For those who don’t know: the premise of the show is that human beings made millions of robots known as cylons that developed artificial intelligence. The cylons decide to wipe out the human race because of our defects and all but succeed in a suprise nuclear attack.

The last 40,000 humans escape in a ragtag spaceship fleet led by the obsolete war “battlestar” called Gallactica. Eventually, in desperation, the fleet strikes out for their mythical planet of origin—Earth—their enemy hot on their tails.

The cylons were able to infiltrate into human society—and the escaping fleet—because they developed 9 “models” that look and feel human—with the women super hot in order to attract the teenage boy (and middle age man) crowd. What’s more, the “human” cylons can’t die. If one is killed, it is resurrected, memories intact, in a vat on a resurrection ship: A transhumanist’s most devout fantasy! Come to think of it, cylons are transhumanists: They are post human, fully conscious, enhanced, and immortal.

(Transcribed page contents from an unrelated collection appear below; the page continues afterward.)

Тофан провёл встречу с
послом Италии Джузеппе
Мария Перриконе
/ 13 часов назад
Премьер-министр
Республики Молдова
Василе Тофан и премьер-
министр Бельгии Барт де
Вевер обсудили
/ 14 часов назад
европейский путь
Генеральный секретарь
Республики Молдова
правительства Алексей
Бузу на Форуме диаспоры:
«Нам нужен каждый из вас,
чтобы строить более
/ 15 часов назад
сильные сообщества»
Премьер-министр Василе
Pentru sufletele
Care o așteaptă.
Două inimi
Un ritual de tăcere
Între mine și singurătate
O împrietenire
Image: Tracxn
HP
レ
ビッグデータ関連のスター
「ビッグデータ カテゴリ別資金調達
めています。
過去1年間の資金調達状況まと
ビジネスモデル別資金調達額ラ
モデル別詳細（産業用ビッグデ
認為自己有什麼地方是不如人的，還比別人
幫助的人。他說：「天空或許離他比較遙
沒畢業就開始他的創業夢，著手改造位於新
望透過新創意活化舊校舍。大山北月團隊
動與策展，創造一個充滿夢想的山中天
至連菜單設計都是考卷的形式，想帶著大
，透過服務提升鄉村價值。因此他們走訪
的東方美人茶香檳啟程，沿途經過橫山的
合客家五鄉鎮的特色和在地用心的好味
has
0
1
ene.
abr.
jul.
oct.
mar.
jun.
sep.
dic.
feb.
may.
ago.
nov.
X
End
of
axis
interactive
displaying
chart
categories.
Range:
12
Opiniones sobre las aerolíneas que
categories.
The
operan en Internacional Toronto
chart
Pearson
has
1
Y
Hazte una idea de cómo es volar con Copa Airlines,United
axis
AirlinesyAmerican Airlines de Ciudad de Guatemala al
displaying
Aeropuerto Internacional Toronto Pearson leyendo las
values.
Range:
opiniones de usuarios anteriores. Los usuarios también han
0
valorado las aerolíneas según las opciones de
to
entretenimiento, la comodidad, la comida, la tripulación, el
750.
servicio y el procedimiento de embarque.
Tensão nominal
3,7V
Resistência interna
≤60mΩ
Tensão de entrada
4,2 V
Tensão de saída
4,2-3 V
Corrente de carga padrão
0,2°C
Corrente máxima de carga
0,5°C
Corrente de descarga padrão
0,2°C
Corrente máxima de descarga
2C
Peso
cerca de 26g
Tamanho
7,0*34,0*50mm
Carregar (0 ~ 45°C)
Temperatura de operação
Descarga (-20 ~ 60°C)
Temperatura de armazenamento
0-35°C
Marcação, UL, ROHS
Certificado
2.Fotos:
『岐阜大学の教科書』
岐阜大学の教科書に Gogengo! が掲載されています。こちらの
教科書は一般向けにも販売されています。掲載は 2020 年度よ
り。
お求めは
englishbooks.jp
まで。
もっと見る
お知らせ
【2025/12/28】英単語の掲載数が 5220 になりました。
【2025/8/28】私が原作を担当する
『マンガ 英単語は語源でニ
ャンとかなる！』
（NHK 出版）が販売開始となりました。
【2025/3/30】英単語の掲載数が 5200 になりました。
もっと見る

One of the latest twists in the tale has been a civil war breaking out among the cylons, with the rebels now working with the humans. A plan is afoot to destroy the core resurrection ship, meaning that cylons will become mortal, just like us. To sell the plan to a doubting governing council, “Six” one of the cylons, gives a short speech. It struck me that it was worth transcribing and posting here, because shades of Leon Kass, it rebukes the transhumanist fundamental goal of material immortality:

In our civil war, we’ve seen death. We’ve watched our people die: Gone forever. As terrible as it was, beyond the reach of the resurrection ship, something began to change.

We could feel a sense of time, as if each moment held its own significance. We began to realize that for our existence to hold any value, it must end. To live meaningful lives, we must die and not return.

The one human flaw that you spend your lifetimes distressing over—mortality—is the one thing; it’s the thing that makes you whole.
This is hard but true, isn’t it? I know that as I approach my 59th birthday, my focus has certainly sharpened. My father is dead. My grandmother is dead. My mother is almost 91 and my heart trembles. But Six is right. Death’s awful shadow gives corporeality its magnificent power. And as we struggle to delay that awful day for ourselves and those we love, death also gives us a reason to grasp the joy and search for transcendence and ultimate meanings—even among those who deny there is any meaning to be found.

Death is important for what it gives us as well as what it takes away. And that is where the transhumanism goes so badly off the rails. There may be an immortal existence, but it isn’t—and shouldn’t be—here.